On Arguing with Polytheists

John Michael Greer, who is himself a polytheist, somewhere notes that most arguments used by atheists don't make any sense against polytheists; and it doesn't take much to show this to be true. I was put in mind of this today by someone talking about how, to an atheist, 'God', like 'Zeus', does not refer to anything that exists.

The problem, of course, is that polytheists can usually point to their gods, at least some of them. We see this with the dialogue Epinomis. If you asked Philip of Opus, assuming that he was the author, whether the god Ouranos existed, all Philip would have to do is take you outside and point up at the sky. And he could also point out Zeus to you, without any trouble whatsoever; later Roman polytheists, of course, following along, would point to the same exact, obviously existing, thing, and tell you that it was Jupiter. The entire reason we call it Jupiter is because some polytheists pointed it out as their god, Jupiter. 'Zeus' refers to something that exists; someone who disbelieves in Zeus just thinks that the existing thing is not, in fact, a god.
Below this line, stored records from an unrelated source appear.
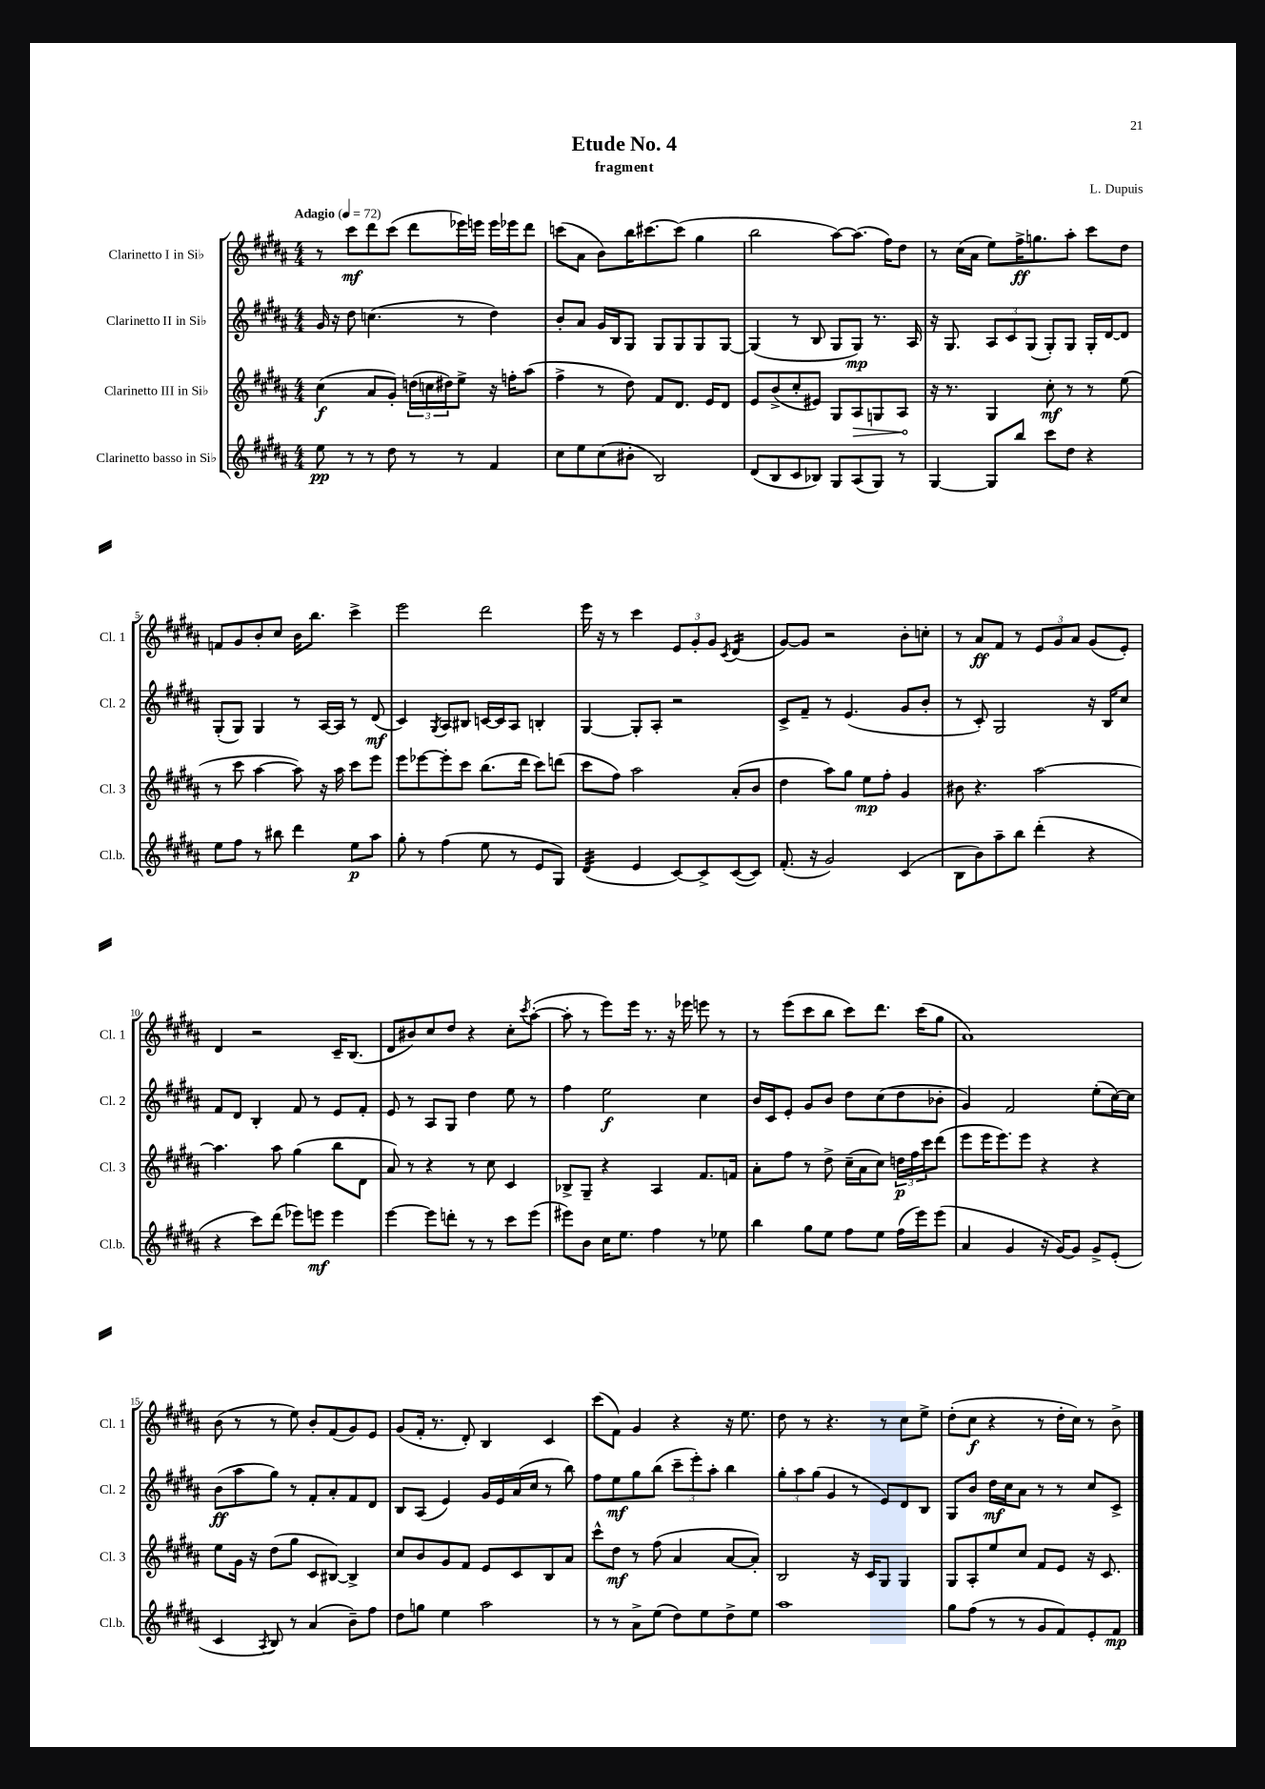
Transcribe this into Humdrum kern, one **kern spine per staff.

**kern	**kern	**kern	**kern
*staff4	*staff3	*staff2	*staff1
*clefG2	*clefG2	*clefG2	*clefG2
*k[f#c#g#d#a#]	*k[f#c#g#d#a#]	*k[f#c#g#d#a#]	*k[f#c#g#d#a#]
*M4/4	*M4/4	*M4/4	*M4/4
*MM72	*MM72	*MM72	*MM72
8ee\	(4cc#\	16g#/	8r
.	.	16r	.
8r	.	8dd#\	8ccc#\L
8r	8a#/L	(4.cc\	8ddd#\
8dd#\	8g#'/J)	.	(8ccc#\J
8r	(24dd\LL	.	8ddd#\L
.	24cc\	.	.
.	24dd#\J)	.	.
8r	8ee^\J	8r	16eee-\L)
.	.	.	16eee\JJ
4f#/	16r	4dd#\)	16eee\LL
.	16ff'\LK	.	16eee-\J
.	(8aa#\J	.	8ddd#\J
=	=	=	=
8cc#\L	4ff#^\	8b'/L	(8ccc\L
8ee\	.	8a#/J	8a#\J
(8cc#\	8r	16g#/LL	8b\L)
.	.	16B/J	.
8b#'\J	8dd#\)	8G#/J	16bb\K
.	.	.	[8.ccc#\
2B/)	8f#/L	8G#/L	.
.	8.d#/J	8G#/	(8ccc#\]J
.	.	8G#/	4gg#\
.	16e/LK	.	.
.	8d#/J	[8G#/J	.
=	=	=	=
(8d#/L	8e/L	(4G#/]	2bb\
8B/	(8b^/	.	.
8c#/	8cc#'/	8r	.
8B-/J)	8e#/J)	8B/	.
8G#/L	8G#/L	8G#/L	[8aa#\L)
(8A#/	8A#/	8G#/J)	(8.aa#\]J
8G#/J)	8G/	8.r	.
.	.	.	16ff#\LK)
8r	8A#/J	.	8dd#\J
.	.	16A#/	.
=	=	=	=
[4G#/	16r	16r	8r
.	8.r	8.G#/	.
.	.	.	(16cc#\LL
.	.	.	16a#\JJ
8G#/]L	4G#/	12A#/L	8ee\L)
.	.	12c#/	.
8bb/J	.	.	16ff#^\K
.	.	(12G#/J	.
.	.	.	8.gg\
8ccc#\L	8cc#'\	8G#'/L)	.
8dd#\J	8r	8G#/J	8aa#'\J
4r	8r	16G#'/LL	8ccc#\L
.	.	[16d#/J	.
.	(8ee\	8d#/]J	8dd#\J
=	=	=	=
8ee\L	8r	(8G#'/L	8f/L
8ff#\J	8ccc#\	8G#/J)	8g#/
8r	[4aa#\	4G#/	8b'/
8bb#\	.	.	8cc#/J
4ddd#\	8aa#\])	8r	16b\LK
.	.	.	8.bb\J
.	16r	[16A#/LL	.
.	16aa#\	16A#/]JJ	.
8ee\L	8ccc#\L	8r	4ccc#^\
8aa#\J	8eee\J	(8d#/	.
=	=	=	=
8gg#'\	8eee\L	4c#/)	2eee\
8r	[8eee-\	.	.
.	.	8qG#/	.
(4ff#\	8eee-'\]	8A#/L	.
.	8ccc#\J	8B#/J	.
8ee\	(8.bb\L	[16c/LL	2ddd#\
.	.	16c/]J	.
8r	.	8A#/J	.
.	16ddd#\Jk	.	.
8e/L	8ccc#\L)	4B'/	.
8G#/J)	(8ddd\J	.	.
=	=	=	=
(4d#/	8ccc#\L	[4G#/	16eee\
.	.	.	16r
.	8ff#\J)	.	8r
4e/	2aa#\	8G#'/]L	4ccc#\
.	.	8A#'/J	.
[8c#/L)	.	2r	12e/L
.	.	.	12g#'/
8c#^/]	.	.	.
.	.	.	12g#/J
.	.	.	8qc#/
([8c#/	(8a#'/L	.	(4d#/
8c#/]J)	8b/J	.	.
=	=	=	=
(8.f#'/	4dd#\	8c#^/L	[8g#/L)
.	.	8f#~/J	8g#/]J
16r	.	.	.
2g#/)	8aa#\L)	8r	2r
.	8gg#\J	(4.e/	.
.	8ee\L	.	.
.	8ff#'\J	.	.
(4c#/	4g#/	8g#/L	8b'\L
.	.	8b'/J	8cc'\J
=	=	=	=
8B\L	8b#\	8r	8r
8b\)	4.r	8c#'/)	8a#/L
8aa#~\	.	2G#/	8f#/J
8bb\J	.	.	8r
(4ddd#'\	[2aa#\	.	12e/L
.	.	.	12g#/
.	.	.	12a#/J
4r	.	16r	(8g#/L
.	.	16B/LK	.
.	.	8cc#/J	8e'/J)
=	=	=	=
4r	4.aa#\]	8f#/L	4d#/
.	.	8d#/J	.
8ccc#\L)	.	4B'/	2r
(8ddd#\J	8aa#\	.	.
8eee-\L)	(4gg#\	8f#/	.
8eee\J	.	8r	.
4eee\	8bb\L	8e/L	16c#~/LK
.	.	.	(8.B/J
.	8d#\J	8f#'/J	.
=	=	=	=
[4eee\	8a#/)	8e/	8d#/L
.	8r	8r	8b#/)
8eee\]L	4r	8A#/L	8cc#/
8ddd'\J	.	8G#/J	8dd#/J
8r	8r	4dd#\	4r
8r	8cc#\	.	.
8ccc#\L	4c#/	8ee\	8cc#'\L
.	.	.	8qccc#/
(8eee\J	.	8r	([8aa#'\J
=	=	=	=
8eee#\L)	8B-^/L	4ff#\	8aa#'\]
8b\J	8G#~/J	.	8r
16cc#\LK	4r	2ee\	8eee\L)
8.ee\J	.	.	.
.	.	.	16eee\Jk
.	.	.	8.r
4ff#\	4A#/	.	.
.	.	.	16r
.	.	.	16eee-\
8r	8.f#/L	4cc#\	8eee\
8ee-\	.	.	8r
.	16f/Jk	.	.
=	=	=	=
4bb\	8a#'\L	16b/LL	8r
.	.	16c#/J	.
.	8ff#\J	8e'/J	(8eee\L
8gg#\L	8r	8g#/L	8ccc#\
8ee\J	8dd#^\	8b/J	8bb\J
8ff#\L	(16cc#~\LL	8dd#\L	8ccc#\L)
.	16a#\J	.	.
8ee\J	8cc#\J)	(8cc#\	8.ddd#\J
(16ff#\LL	24dd\LL	8dd#\	.
.	24ff#\	.	.
16eee\J)	.	.	(16ccc#\LK
.	24ccc#\J	.	.
(8eee\J	(8ddd#\J	8b-'\J	8gg#\J
=	=	=	=
4a#/	8eee\L	4g#/)	1a#)
.	16eee\K	.	.
.	8.eee\)	.	.
4g#/	.	2f#/	.
.	8eee\J	.	.
16r	4r	.	.
[16g#/LK)	.	.	.
8g#/]J	.	.	.
8g#^/L	4r	(8ee'\L	.
(8e'/J	.	[16cc#\L)	.
.	.	16cc#\]JJ	.
=	=	=	=
4c#/	8ee\L	(8b\L	(8b\
.	16g#\Jk	8aa#\	8r
.	16r	.	.
8qA#/	.	.	.
8B/)	(8dd#\L	8gg#\J)	8r
8r	8gg#\J	8r	8ee\)
(4a#/	8c#/L	8f#'/L	8b'/L
.	[8B#/J)	8a#'/	(8f#/
8b~\L)	4B#^/]	8f#/	8g#/)
8ff#\J	.	8d#/J	8e/J
=	=	=	=
8dd#\L	8cc#/L	8B/L	(8g#/L
8gg\J	8b/	(8A#/J	16f#'/Jk
.	.	.	8.r
4ee\	8g#/	4e/)	.
.	8f#/J	.	8d#'/)
2aa#\	8e/L	16g#/LL	4B/
.	.	16e/	.
.	8c#/	(16a#/	.
.	.	16cc#/JJ	.
.	8B/	8r	4c#/
.	8a#/J	8bb\)	.
=	=	=	=
8r	8ccc#^^\L	8ff#\L	(8ccc#\L
8r	8dd#\J	8ee\	8f#\J)
8a#^\L	8r	8gg#\	4g#/
(8ee\J	(8ff#\	(8bb\J	.
8dd#\L)	4a#/	12ccc#~\L	4r
.	.	12eee'\)	.
8ee\	.	.	.
.	.	12aa#'\J	.
8dd#^\	[8a#/L	4bb\	16r
.	.	.	8.ee\
8ee\J	8a#'/]J)	.	.
=	=	=	=
1aa#	2B/	12gg#'\L	8dd#\
.	.	12aa#\	.
.	.	.	8r
.	.	(12gg#\J	.
.	.	4g#/	4.r
.	16r	8r	.
.	16c#/LK	.	.
.	8G#/J	8e/L)	8r
.	4G#/	8d#/	8cc#\L
.	.	8B/J	8ee^\J
=	=	=	=
8gg#\L	8G#/L	8G#/L	(8dd#'\L
(8ff#\J	8A#'/	8b/J	8cc#\J
8r	8ee/	16dd#\LL	4r
.	.	16cc#\J	.
8r	8cc#/J	8a#\J	.
8g#/L	8f#/L	8r	8r
8f#/)	8e/J	8r	16dd#'\LL
.	.	.	16cc#\JJ)
8e'/	16r	8cc#/L	8r
.	8.c#/	.	.
8f#/J	.	8c#^/J	8b^\
==	==	==	==
*-	*-	*-	*-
In general, the rule with polytheists is that they cannot be refuted by arguing that their gods simply don't exist; as I said, they can usually point to at least some of their gods. The only way a polytheist can generally be refuted is to argue that what he is pointing to in the world is not actually divine; arguing that it doesn't exist is not a viable way to go. Long ago, in reading something or other on (I think) scientific reduction, I came across a passage in which the author repeatedly used the example of Thor's Hammer: Once lightning was thought to be Thor's Hammer, and now it is known that it is electrical discharge. It was, of course, just a stand-in example, rather than any serious comment about Mjölnir. But if you were to ask any actual Asatruar, he will point out that in Ásatrú, there is no denial of the electric discharge description when one uses the Mjölnir description; the point was never that lightning was an ordinary warhammer, which any ancient Viking could easily have already told you it wasn't, but that it was Mjölnir, i.e., lightning, which is Thor's, and it is called a warhammer because it can do what a warhammer or battle-ax does on a scale suitable for a god. And no matter how thoroughly atheistic your theory of electricity is, I can without any hesitation guarantee that it has not established the nonexistence of lightning.

This is, interestingly enough, a feature that polytheists share with pantheists; it is even more obviously impossible to argue that what the pantheist calls 'God' does not exist, because you have only to look around to see that it does. The only question is whether it is, as they say, divine.